I just finished watching a message from Joel Olsteen. He used an airplane analogy to categorize people. He says people fall into one of four categories: Lifters, Thrusters, Weights, and Drags.
- A Lifter is someone who lifts you up when you spend time with him or her. You feel good about yourself when you leave that person.
- A Thruster is someone who encourages you to go after your dreams. He or she pushes you to become a better person. You feel empowered when you leave that person.
- A Weight is someone who weighs you down whenever you are around him or her. His or her problems weigh heavily on you, even when you are not around him or her. You spend much of your time trying to fix him or her or his or her problems.
- A Drag is someone who drags you down to his or her level. He or She is constantly down, complaining about his or her problems all the time. Nothing you can do to help will pull him or her out of the doldrums.
“What kind of friend are you?” Are you being an inspiration to the people around you? Are you encouraging people to go after their dreams or to become better people? Or are you a weight and a drag on the people around you? Do you complain about your problems every time you see someone? Is your life a sob story–full of strife and chaos? When you are given advice, especially when you do not want to hear it, do you take it, or do you try to make the person trying to help you feel guilty because you just want to wallow in your own self pity?
“What kind of friends are you hanging around?” Are you spending the bulk of your time with Weights and Drags? Do you feel drained after spending a short time with them, like you have just run a marathon? For what you do for them, is it enough, or do they demand more of you time and energy than you would like to give? If so, then cut those ties to the friends who are Weights and Drags. You don’t have to stop being their friend. Just stop letting them drain you dry. Make the decision that if you help them, are you going to feel good about yourself afterwards? If the answer is no, then say “No” to whatever they ask of you. And if they try to make you feel guilty or say that you are uncaring, say “I’m sorry you feel that way,” and keep it moving. Don’t let their guilt trips make you feel guilty. Do what is going to make you feel good about yourself. Sometimes distancing yourself from negativity is the best thing you can do for your sanity and your friendship. Sometimes you have to handle some of your friendships with a long-handled spoon.

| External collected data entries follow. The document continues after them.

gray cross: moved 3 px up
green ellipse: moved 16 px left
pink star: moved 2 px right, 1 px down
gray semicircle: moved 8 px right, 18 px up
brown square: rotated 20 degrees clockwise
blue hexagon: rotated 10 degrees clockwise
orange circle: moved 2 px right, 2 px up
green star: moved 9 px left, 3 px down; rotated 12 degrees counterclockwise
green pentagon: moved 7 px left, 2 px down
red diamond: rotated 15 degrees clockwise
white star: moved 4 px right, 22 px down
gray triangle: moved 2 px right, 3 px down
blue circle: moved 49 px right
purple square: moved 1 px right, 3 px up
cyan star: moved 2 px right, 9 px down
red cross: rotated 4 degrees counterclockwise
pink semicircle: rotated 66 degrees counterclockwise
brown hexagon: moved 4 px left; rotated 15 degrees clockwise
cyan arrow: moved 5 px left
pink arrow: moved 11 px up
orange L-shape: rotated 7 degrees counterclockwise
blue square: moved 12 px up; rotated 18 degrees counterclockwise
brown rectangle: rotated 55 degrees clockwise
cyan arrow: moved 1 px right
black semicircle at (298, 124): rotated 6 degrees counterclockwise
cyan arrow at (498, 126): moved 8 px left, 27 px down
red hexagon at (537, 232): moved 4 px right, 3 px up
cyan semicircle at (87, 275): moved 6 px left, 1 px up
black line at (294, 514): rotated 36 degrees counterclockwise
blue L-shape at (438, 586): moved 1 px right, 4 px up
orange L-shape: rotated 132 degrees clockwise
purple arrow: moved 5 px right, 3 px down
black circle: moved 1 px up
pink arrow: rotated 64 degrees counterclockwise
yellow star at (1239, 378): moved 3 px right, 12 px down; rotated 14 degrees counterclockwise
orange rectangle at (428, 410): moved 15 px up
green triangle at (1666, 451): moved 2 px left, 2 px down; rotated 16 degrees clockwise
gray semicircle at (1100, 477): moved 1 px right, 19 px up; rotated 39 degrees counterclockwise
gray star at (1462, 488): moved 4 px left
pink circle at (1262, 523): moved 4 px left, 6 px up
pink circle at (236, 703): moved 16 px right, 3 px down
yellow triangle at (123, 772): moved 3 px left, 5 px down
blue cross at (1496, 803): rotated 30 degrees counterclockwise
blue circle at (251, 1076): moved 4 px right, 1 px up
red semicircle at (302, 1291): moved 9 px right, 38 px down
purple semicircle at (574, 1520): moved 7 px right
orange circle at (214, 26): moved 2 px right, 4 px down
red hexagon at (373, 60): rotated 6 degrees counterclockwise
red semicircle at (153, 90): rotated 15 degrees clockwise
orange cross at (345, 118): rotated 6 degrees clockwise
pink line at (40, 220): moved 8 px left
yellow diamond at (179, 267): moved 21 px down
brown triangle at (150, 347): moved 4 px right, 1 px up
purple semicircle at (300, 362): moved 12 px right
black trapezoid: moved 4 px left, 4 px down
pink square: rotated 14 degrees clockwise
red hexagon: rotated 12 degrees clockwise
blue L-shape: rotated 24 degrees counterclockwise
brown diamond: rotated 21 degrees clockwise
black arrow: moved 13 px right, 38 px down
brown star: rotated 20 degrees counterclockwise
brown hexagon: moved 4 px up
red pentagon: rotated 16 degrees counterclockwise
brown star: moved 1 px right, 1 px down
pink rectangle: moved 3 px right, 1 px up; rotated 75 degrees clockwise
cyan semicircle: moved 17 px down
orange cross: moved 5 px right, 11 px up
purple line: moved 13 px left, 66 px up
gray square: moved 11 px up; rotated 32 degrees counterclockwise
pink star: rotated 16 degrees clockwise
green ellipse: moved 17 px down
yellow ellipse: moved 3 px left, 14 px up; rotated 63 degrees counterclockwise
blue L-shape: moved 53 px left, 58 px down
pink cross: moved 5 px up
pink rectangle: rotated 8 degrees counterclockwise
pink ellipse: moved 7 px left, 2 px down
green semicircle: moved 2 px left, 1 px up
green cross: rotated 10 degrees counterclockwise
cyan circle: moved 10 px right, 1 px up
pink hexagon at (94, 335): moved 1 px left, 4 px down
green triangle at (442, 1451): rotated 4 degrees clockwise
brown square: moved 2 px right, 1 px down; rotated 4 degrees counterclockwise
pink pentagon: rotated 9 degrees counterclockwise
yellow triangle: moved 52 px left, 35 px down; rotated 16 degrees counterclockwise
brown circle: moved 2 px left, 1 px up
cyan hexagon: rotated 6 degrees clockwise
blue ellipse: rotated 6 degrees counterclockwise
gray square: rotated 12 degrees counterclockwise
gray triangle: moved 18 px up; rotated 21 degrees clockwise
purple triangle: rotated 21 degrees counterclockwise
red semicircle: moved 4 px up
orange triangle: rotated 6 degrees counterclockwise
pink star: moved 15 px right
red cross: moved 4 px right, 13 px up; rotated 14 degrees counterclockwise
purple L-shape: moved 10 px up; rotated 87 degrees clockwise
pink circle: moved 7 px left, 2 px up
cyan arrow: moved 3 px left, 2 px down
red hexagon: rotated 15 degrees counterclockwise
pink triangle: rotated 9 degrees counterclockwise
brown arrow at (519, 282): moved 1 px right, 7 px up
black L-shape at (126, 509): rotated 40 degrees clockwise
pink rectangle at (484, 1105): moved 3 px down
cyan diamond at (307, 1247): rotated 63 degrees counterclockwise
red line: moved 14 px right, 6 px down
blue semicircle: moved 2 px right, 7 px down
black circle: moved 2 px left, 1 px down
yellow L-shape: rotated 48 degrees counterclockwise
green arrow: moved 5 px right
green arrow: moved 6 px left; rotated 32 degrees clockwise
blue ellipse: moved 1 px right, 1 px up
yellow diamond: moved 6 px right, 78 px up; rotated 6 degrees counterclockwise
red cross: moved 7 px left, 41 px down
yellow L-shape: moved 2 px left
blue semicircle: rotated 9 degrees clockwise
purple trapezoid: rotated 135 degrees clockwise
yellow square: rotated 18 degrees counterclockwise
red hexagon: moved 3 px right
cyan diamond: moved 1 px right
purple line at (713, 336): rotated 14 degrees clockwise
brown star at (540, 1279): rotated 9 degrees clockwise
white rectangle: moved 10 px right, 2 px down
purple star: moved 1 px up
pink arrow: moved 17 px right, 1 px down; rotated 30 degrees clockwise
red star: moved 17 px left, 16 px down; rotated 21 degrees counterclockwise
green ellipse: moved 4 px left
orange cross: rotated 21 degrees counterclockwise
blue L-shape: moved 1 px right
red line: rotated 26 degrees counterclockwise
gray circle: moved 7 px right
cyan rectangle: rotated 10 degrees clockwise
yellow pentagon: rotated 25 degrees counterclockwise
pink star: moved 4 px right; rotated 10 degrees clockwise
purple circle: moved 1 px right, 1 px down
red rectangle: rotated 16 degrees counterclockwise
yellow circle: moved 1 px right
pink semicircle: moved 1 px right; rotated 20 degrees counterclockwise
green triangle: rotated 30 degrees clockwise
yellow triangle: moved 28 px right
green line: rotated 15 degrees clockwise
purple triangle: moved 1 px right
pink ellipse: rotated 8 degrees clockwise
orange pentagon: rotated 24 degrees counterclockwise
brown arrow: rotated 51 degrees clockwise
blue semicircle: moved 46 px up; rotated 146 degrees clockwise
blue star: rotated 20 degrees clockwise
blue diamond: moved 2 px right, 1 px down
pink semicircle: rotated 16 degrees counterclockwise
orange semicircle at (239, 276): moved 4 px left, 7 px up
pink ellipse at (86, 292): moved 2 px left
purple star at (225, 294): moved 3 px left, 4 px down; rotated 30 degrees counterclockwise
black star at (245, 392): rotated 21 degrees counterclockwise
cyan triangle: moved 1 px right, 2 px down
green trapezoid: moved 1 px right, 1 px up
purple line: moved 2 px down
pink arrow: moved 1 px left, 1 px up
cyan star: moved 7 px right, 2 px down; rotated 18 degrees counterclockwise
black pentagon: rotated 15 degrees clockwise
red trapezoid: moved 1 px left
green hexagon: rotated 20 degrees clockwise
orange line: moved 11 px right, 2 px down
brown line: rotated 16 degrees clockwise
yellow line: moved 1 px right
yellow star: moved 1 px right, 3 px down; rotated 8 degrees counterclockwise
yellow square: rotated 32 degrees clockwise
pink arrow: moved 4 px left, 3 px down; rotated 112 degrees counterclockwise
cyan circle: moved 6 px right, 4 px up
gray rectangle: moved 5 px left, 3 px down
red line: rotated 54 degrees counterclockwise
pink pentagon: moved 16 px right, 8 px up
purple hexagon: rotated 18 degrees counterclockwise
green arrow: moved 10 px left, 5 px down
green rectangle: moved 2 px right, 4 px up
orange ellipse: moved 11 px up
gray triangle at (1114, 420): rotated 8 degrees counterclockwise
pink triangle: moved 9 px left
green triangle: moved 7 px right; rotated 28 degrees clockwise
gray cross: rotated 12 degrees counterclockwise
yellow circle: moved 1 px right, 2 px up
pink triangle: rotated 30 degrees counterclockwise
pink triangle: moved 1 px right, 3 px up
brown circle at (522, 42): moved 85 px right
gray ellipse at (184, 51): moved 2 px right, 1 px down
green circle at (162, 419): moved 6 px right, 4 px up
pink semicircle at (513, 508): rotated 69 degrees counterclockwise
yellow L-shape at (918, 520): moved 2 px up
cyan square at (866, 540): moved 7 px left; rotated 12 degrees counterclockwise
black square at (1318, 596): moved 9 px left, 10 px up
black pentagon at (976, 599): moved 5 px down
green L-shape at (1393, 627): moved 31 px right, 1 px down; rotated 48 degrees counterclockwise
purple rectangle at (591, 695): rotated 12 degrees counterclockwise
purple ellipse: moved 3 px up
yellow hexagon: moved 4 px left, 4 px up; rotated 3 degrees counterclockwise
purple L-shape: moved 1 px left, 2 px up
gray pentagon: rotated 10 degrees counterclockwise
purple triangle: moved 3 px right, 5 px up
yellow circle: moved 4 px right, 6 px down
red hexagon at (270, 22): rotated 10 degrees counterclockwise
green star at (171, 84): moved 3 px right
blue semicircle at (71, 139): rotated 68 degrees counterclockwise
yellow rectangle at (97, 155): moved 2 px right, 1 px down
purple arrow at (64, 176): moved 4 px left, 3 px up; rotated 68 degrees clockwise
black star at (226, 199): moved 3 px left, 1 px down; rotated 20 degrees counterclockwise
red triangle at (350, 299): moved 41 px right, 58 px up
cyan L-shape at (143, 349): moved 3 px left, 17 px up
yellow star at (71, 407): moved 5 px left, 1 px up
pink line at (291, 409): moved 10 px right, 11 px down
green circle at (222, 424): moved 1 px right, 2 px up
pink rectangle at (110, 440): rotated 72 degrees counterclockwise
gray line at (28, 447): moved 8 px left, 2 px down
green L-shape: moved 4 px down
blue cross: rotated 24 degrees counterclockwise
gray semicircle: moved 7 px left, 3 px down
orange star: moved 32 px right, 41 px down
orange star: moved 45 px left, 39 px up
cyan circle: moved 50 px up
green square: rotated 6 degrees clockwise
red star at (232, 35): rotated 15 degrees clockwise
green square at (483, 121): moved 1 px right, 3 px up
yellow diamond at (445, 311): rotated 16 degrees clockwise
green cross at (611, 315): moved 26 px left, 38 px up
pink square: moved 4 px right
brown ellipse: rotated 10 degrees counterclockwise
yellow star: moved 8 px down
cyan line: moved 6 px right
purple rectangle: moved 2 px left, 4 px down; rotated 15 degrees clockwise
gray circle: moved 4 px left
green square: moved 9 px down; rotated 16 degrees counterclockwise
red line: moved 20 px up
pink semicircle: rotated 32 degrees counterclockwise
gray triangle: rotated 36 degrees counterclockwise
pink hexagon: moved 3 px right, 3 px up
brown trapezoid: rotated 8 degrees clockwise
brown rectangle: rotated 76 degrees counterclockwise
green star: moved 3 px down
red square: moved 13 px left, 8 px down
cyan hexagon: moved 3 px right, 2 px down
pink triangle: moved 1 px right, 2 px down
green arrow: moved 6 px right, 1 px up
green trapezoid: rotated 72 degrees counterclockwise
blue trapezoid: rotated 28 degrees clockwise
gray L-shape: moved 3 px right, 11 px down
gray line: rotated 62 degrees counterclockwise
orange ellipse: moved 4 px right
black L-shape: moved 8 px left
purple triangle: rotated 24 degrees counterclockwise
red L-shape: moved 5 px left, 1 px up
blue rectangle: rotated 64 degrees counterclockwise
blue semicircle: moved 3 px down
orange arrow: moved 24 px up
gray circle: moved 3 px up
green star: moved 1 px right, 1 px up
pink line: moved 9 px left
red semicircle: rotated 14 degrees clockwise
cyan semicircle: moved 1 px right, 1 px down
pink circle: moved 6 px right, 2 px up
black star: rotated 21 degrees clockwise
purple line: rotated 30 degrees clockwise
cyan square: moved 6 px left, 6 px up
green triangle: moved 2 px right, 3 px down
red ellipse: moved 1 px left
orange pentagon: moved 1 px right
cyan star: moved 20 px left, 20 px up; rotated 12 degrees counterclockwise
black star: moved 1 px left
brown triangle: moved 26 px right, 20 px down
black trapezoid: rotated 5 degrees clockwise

“Do you surround yourself with friends who are Lifters and Thrusters?” If not, this should be your goal. Assess the friends in your life and see in which of the four categories they fall. If the majority of them fall into the Weights and Drags categories, you really need to change your friends. If the majority fall into the Lifters and Thrusters categories, you are off to a great start to achieve your goals. You should feel good when you spend time with your friends. If you don’t, look for friends in the Lifters and Thrusters categories.
When I was younger, the majority of my friends fell into the Weights and Drags categories. I didn’t realize it until I got older and my life changed–job responsibilities, marriage, illness–who my true friends were. I was always the one “being there” for my friends (or so-called friends), but when I needed them in the same way I was there for them, they were no-shows. That woke me up to the type of friends I hung around. I started streamlining the friends in my life to just a handful that I consider “True Friends.” Those friends are still in my life today 30 years later. I felt guilty at first distancing myself from some of the Weights and Drags friends in my life, but after I decided I was not going to associate with negative people, that guilt faded quickly. It took a minute, but now I don’t waste a night of sleep dealing with people that don’t bring joy to my day.